Procedural justice is an idea that emerged in academia—its advocates include Tracey L. Meares and Tom R. Tyler, both of Yale Law School. The idea—supported by research—is that if participants in the justice system perceive that the process is fair and transparent, outcomes improve. For instance, defendants and litigants are more likely to comply with court orders and follow the law in the future, regardless of whether they “win” or “lose” their case.
The Center for Court Innovation has made procedural justice a guiding principle of the Red Hook Community Justice Center, which is the subject of the Media for a Just Society-nominated video They Treated Me Like a Person. The Justice Center, located in Brooklyn, New York, is both a community court and resource center that works closely with community members, neighborhood groups, social service providers, prosecutors, defense attorneys, and law enforcement to forge new responses to problems.
Procedural justice permeates the Justice Center’s work on all levels, from its signage (which was designed to make the courthouse less intimidating to visitors and understandable to all populations, including non-English speakers and those with low literacy) to the ways in which staff interact with clients.
Evaluators have found that investment in procedural justice pays. More than 85% of criminal defendants report that their cases were handled fairly by the Justice Center—results that were consistent regardless of defendant background (e.g., race, sex, education) or case outcome. A study by the National Center for State Courts found that the Justice Center has reduced the use of jail and provided offenders with the support they need to exit the justice system for good.

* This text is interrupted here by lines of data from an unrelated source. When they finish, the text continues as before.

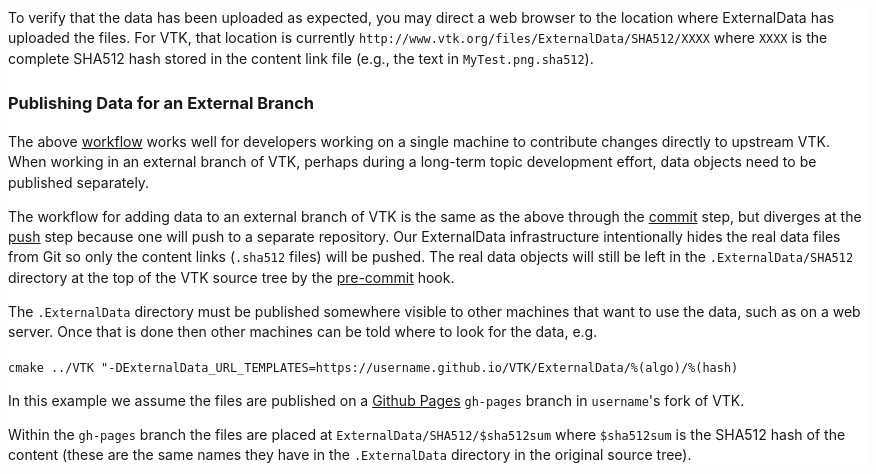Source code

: To verify that the data has been uploaded as expected, you may direct
a web browser to the location where ExternalData has uploaded the files.
For VTK, that location is currently
`http://www.vtk.org/files/ExternalData/SHA512/XXXX` where `XXXX` is the
complete SHA512 hash stored in the content link file (e.g., the text in
`MyTest.png.sha512`).

### Publishing Data for an External Branch ###

The above [workflow](#workflow) works well for developers working on a
single machine to contribute changes directly to upstream VTK.  When
working in an external branch of VTK, perhaps during a long-term topic
development effort, data objects need to be published separately.

The workflow for adding data to an external branch of VTK is the same
as the above through the [commit](#commit) step, but diverges at the
[push](#push) step because one will push to a separate repository.
Our ExternalData infrastructure intentionally hides the real data files
from Git so only the content links (`.sha512` files) will be pushed.
The real data objects will still be left in the `.ExternalData/SHA512`
directory at the top of the VTK source tree by the
[pre-commit](#pre-commit) hook.

The `.ExternalData` directory must be published somewhere visible to
other machines that want to use the data, such as on a web server.
Once that is done then other machines can be told where to look for
the data, e.g.

    cmake ../VTK "-DExternalData_URL_TEMPLATES=https://username.github.io/VTK/ExternalData/%(algo)/%(hash)

In this example we assume the files are published on a [Github Pages][]
`gh-pages` branch in `username`'s fork of VTK.

Within the `gh-pages` branch the files are placed at
`ExternalData/SHA512/$sha512sum` where `$sha512sum` is the SHA512 hash of the content
(these are the same names they have in the `.ExternalData` directory in
the original source tree).

[Github Pages]: https://help.github.com/articles/creating-project-pages-manually


[Git]: http://git-scm.com
[SetupForDevelopment.sh]: /Utilities/SetupForDevelopment.sh
[ExternalData]: https://cmake.org/cmake/help/latest/module/ExternalData.html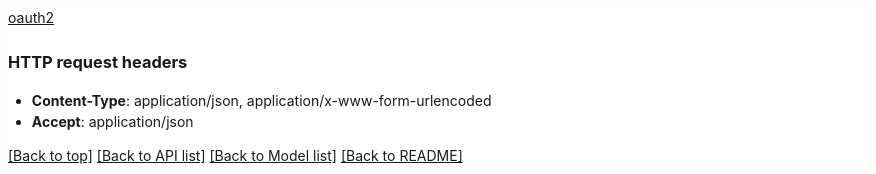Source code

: [oauth2](../README.md#oauth2)

### HTTP request headers

- **Content-Type**: application/json, application/x-www-form-urlencoded
- **Accept**: application/json

[[Back to top]](#) [[Back to API list]](../README.md#documentation-for-api-endpoints)
[[Back to Model list]](../README.md#documentation-for-models)
[[Back to README]](../README.md)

These successes have made the Justice Center a model for reform across the country and internationally. From Hartford, Connecticut, to Austin, Texas, from England to Australia, inspired reformers have adapted the Justice Center model to local needs. However, most people cannot come to a remote neighborhood in southwest Brooklyn to witness the Justice Center’s work first hand, so we created They Treated Me Like a Person to tell the story.
The 12-minute video takes viewers on a tour of the three-floor courthouse located in a former Catholic school. Procedural justice is prominently on display as the judge interviews defendants directly (rather than asking questions through their attorneys), praises them for their positive accomplishments (he asked a young man to approach the bench to shake his hand to congratulate him on getting a job), and patiently explains the rules of the court and the obligations of the defendants’ sentences.
A common theme emerged in all the stories of clients we interviewed—after years of cycling through the system, the Justice Center gave them a second chance and, more crucially, the support they needed to turn things around for themselves. Not only did they avoid jail, they spoke of returning to school and building careers to be able to help others like themselves.
We also interviewed community members, who told us that the reach of the Justice Center went far beyond the courtroom. For instance, when Hurricane Sandy ravaged the Red Hook neighborhood in 2012, residents and local businesses lost their homes and livelihoods. The community banded together in that moment of crisis, and the Justice Center was at the forefront of these efforts, working on the ground to provide immediate relief and helping over the years to rebuild the community.
The film attempts to put a human face to a complicated academic theory. It is used at conferences and workshops on justice reform and is available on the Center for Court Innovation website and YouTube.
There are signs that procedural justice is starting to catch on. For example, in the months since we created the film, the Department of Justice launched an initiative to spread procedural justice nationally in criminal courts. Additionally, procedural justice increasingly is becoming a topic when justice practitioners get together to share new ideas and hone their skills.